— DIRECTIONS —
Any pictures in the records below must be left out when you repeat the lines from the line containing "nose: (179, 122)" through the line containing "left wrist: (427, 254)" exactly.

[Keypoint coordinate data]
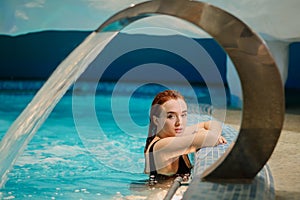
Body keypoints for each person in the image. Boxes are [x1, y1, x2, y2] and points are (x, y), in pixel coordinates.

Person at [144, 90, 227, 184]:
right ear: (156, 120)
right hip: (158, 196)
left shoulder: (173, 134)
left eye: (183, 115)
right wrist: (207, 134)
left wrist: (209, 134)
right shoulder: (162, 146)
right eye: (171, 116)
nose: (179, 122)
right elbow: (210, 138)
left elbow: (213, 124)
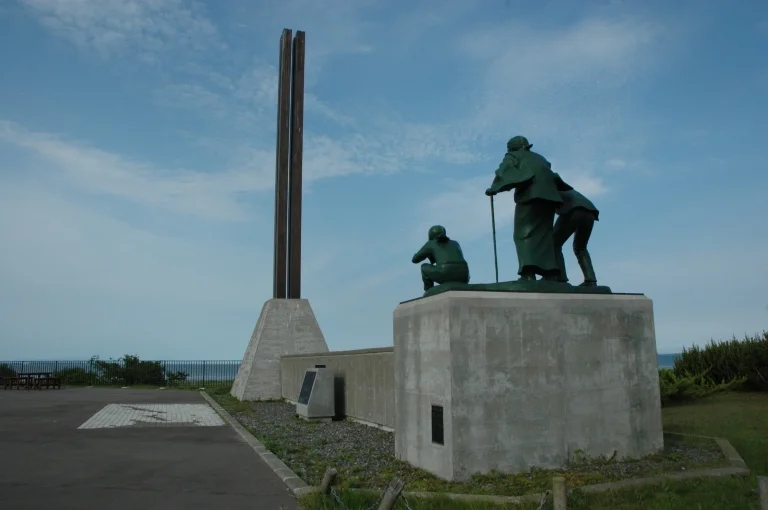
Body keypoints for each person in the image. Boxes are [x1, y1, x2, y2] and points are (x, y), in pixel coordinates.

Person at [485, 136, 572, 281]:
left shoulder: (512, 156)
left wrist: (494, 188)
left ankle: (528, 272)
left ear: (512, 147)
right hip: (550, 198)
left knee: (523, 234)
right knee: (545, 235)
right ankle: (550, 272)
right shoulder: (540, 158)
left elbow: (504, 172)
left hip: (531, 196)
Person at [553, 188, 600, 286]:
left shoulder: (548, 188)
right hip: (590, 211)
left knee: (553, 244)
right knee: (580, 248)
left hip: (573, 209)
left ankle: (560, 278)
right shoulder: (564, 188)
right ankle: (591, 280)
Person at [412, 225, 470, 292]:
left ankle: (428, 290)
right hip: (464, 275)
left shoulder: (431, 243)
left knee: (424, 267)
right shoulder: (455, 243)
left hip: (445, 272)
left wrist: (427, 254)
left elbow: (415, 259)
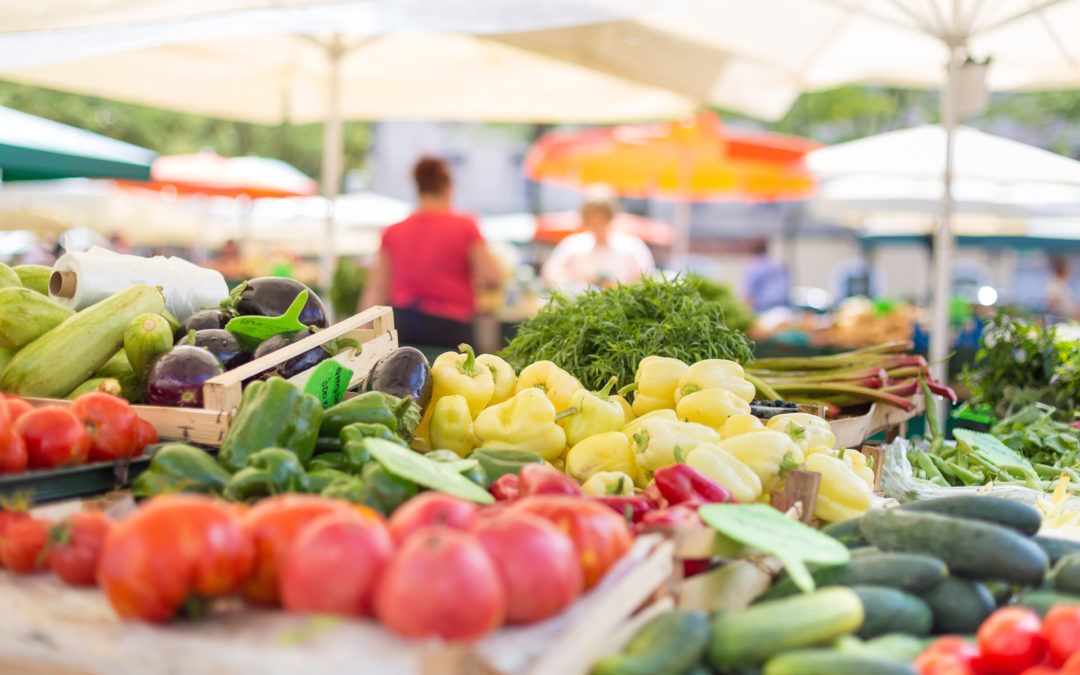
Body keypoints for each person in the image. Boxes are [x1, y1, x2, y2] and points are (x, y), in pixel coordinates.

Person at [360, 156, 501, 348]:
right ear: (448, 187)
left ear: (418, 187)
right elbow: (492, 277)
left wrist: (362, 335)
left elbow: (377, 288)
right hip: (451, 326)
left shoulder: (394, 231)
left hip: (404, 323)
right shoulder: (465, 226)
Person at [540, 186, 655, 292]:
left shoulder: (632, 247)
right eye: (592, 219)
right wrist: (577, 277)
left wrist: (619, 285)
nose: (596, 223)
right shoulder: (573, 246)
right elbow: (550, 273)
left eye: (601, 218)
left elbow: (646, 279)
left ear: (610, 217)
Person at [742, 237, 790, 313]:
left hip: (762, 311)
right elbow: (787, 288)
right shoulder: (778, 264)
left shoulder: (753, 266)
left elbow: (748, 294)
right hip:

— RESULT OF THIS EXERCISE —
nose: (179, 122)
right elbow: (210, 138)
left elbow: (213, 124)
Body keypoints for each person in the image. Boxes are [x1, y1, x2, y2] and points are (x, y), in pixel coordinates.

Person at [485, 136, 572, 281]:
left shoulder: (512, 156)
left wrist: (494, 188)
left ankle: (528, 272)
left ear: (512, 147)
right hip: (550, 198)
left knee: (523, 234)
right knee: (545, 235)
right ankle: (550, 272)
right shoulder: (540, 158)
left elbow: (504, 172)
left hip: (531, 196)
Person at [553, 188, 600, 286]:
left shoulder: (548, 188)
right hip: (590, 211)
left knee: (553, 244)
right knee: (580, 248)
left hip: (573, 209)
left ankle: (560, 278)
right shoulder: (564, 188)
right ankle: (591, 280)
Person at [412, 225, 470, 292]:
left ankle: (428, 290)
right hip: (464, 275)
left shoulder: (431, 243)
left knee: (424, 267)
right shoulder: (455, 243)
left hip: (445, 272)
left wrist: (427, 254)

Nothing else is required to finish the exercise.